WALKING INSIDE THE MUSEUM for the first time, through its monumental glass doors and into the foyer, the first thing I lost sight of was the water — blocked by, of all things, the gift shop. What those priorities would eventually mean for the shows, at the time I could only guess.
Fast-forward to 2010: One of the ICA’s most recent exhibits featured Dr. Lakra, a Oaxacan tattoo artist who draws tatt-like imagery onto pictures of vintage pinup girls, baby dolls, and other found objects. Vanity Fair called it “easy-to-love schtick,” and that’s where the intellectual exercise pretty much ended, unless you swallow the museum’s promotional statement that the work “challenges social norms by blurring cultural identities.” Sure. If you’ve never wandered over to the sidewalks in front of Berklee College of Music and dodged the dozens of smokers with (real) tattoos challenging social norms every day.

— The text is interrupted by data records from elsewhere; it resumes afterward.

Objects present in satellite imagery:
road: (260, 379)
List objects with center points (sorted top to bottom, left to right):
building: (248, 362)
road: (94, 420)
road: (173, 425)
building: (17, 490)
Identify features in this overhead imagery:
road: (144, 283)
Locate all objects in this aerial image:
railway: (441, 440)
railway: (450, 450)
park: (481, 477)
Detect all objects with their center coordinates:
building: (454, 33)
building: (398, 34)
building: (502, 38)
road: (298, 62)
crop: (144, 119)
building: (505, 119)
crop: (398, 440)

Compare Dr. Lakra with the Iraqi artist Wafaa Bilal. In his performance, …and Counting, at the Elizabeth Foundation for the Arts in New York last March, Bilal addressed the invisibility of Iraqi civilian deaths during the war by tattooing his back with a map of Iraq that marked the war’s casualties — 5,000 dead American soldiers signified by red dots in permanent ink, and 100,000 Iraqi deaths by dots of green UV ink. During the performance, people read the names of the dead. The work haunted long after it was over.
The Dr. Lakra exhibit was a shadow of Bilal’s. Its big takeaway concept? How cool and attractive graphics can be. And how buyable: Many of them were found on ICA-branded merchandise (from postcards to T-shirts) hawked to the crowds walking through that entryway gift shop.

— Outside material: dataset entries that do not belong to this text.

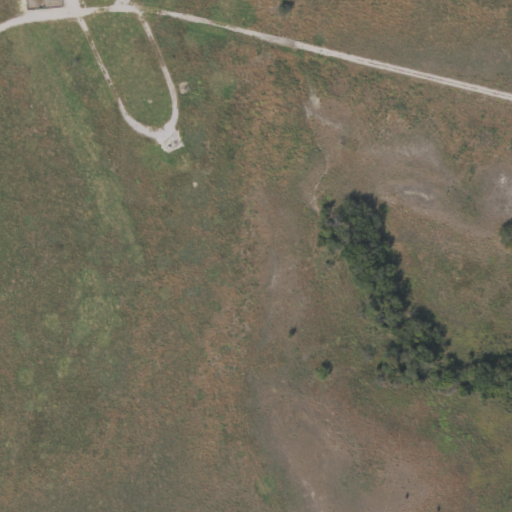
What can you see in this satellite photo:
road: (122, 4)
road: (71, 7)
road: (79, 12)
road: (336, 53)
road: (149, 132)
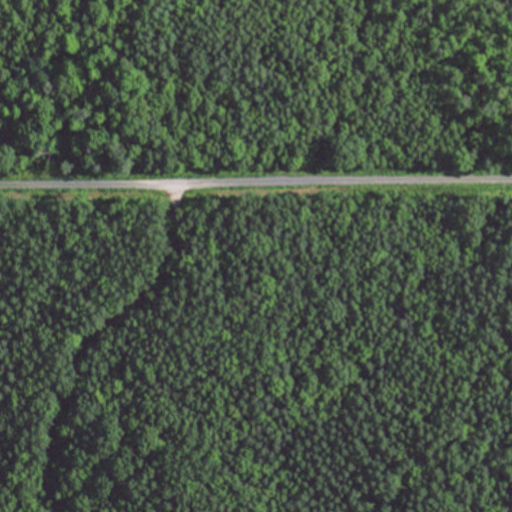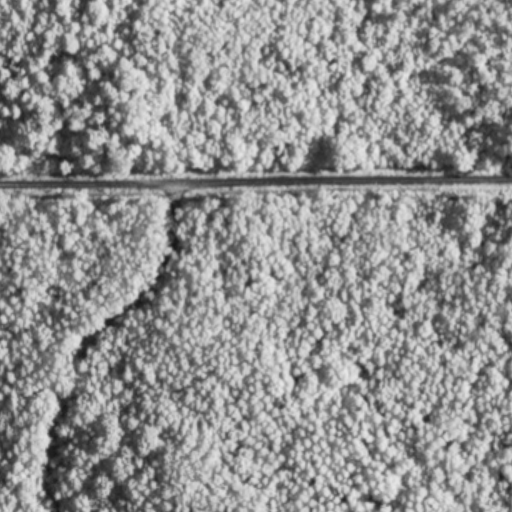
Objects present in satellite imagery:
road: (256, 187)
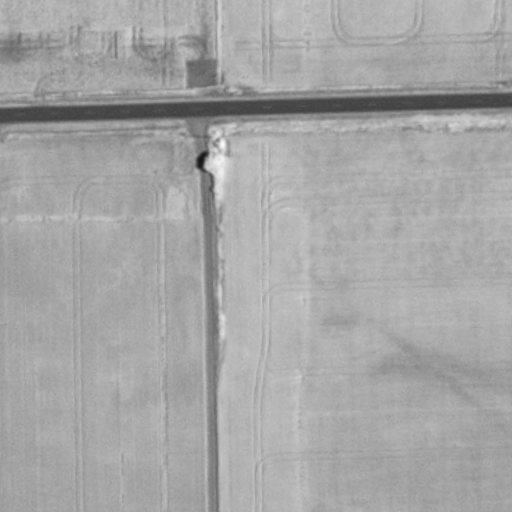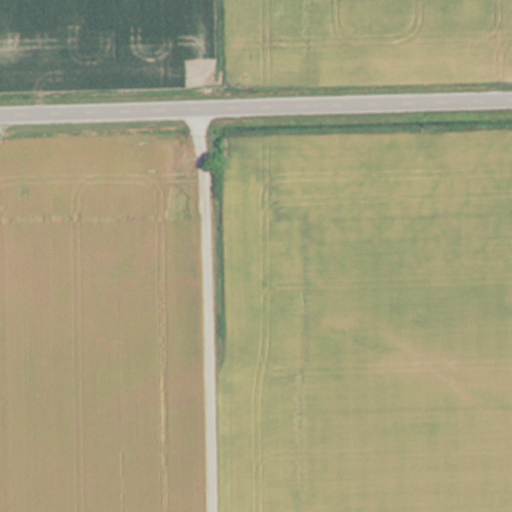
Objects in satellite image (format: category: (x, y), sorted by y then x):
road: (256, 106)
road: (189, 310)
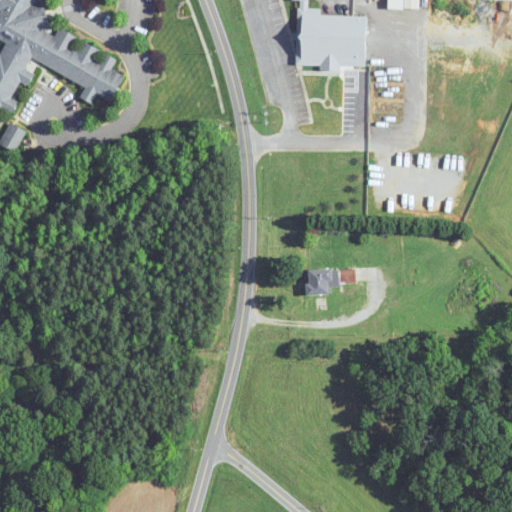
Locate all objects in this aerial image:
building: (331, 38)
building: (49, 55)
road: (130, 68)
road: (363, 137)
road: (265, 140)
road: (247, 256)
building: (327, 280)
building: (477, 288)
road: (317, 324)
building: (14, 409)
road: (256, 477)
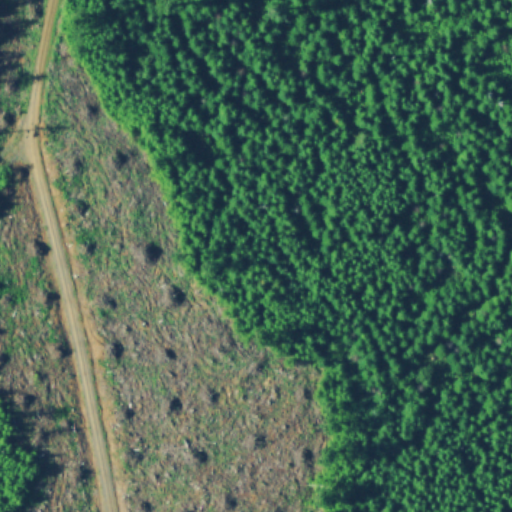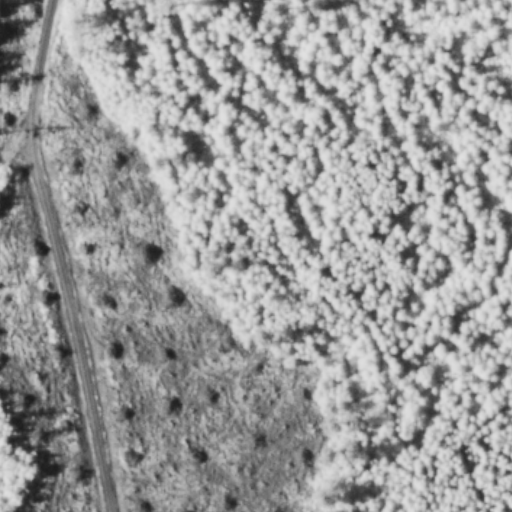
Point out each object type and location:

More examples of flaccid art at the museum? Consider its biennial Foster Prize for local artists. One of 2010’s finalists, Rebecca Meyers, presented three short films that interwove various nature scenes such as whales, the moon, snow, and glaciers. Either the judges admired her courage (Isn’t it brave that someone born into the digital age is using film?), or they were pleased to catch an echo of Stan Brakhage, who presented the concept in a better light a few decades ago. Another finalist, Evelyn Rydz, is a decent illustrator who drew objects washed up on the beach to no particular effect. All in all, it’s occasionally clever and sometimes competent stuff, which leaves exactly no one’s mind blown.

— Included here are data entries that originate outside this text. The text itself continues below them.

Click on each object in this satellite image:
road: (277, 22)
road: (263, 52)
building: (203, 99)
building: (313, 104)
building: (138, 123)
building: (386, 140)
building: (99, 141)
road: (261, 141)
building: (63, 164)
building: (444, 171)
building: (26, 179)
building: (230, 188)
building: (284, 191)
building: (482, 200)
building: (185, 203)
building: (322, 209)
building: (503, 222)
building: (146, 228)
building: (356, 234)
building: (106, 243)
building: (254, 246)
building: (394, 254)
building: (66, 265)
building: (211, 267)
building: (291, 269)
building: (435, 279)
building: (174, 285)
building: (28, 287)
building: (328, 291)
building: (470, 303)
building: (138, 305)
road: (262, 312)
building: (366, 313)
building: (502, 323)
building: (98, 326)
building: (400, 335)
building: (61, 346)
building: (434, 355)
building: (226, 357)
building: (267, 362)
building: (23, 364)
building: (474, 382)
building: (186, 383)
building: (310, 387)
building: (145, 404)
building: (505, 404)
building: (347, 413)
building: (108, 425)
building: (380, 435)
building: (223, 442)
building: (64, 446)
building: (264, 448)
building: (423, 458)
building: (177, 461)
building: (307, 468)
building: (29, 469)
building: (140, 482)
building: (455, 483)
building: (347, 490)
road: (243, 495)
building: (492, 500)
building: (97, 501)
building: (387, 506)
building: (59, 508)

And then there was the much-talked-about Shepard Fairey exhibit in 2009; the centerpiece was his “Hope” poster, which became iconic during President Obama’s campaign. The Fairey exhibit certainly got people through the door, but it didn’t give them much to think about once they were there. Like Dr. Lakra’s show, it was largely about graphics. Actually, Fairey’s work is controversial, but for reasons that have nothing to do with the art. Fairey is known for “borrowing” imagery liberally without compensating the original artist (as happened with said Obama “Hope” poster), but having zero tolerance when other artists incorporate his work into theirs. With Fairey, then, the debate isn’t really about art. It’s about money — who gets it and who doesn’t.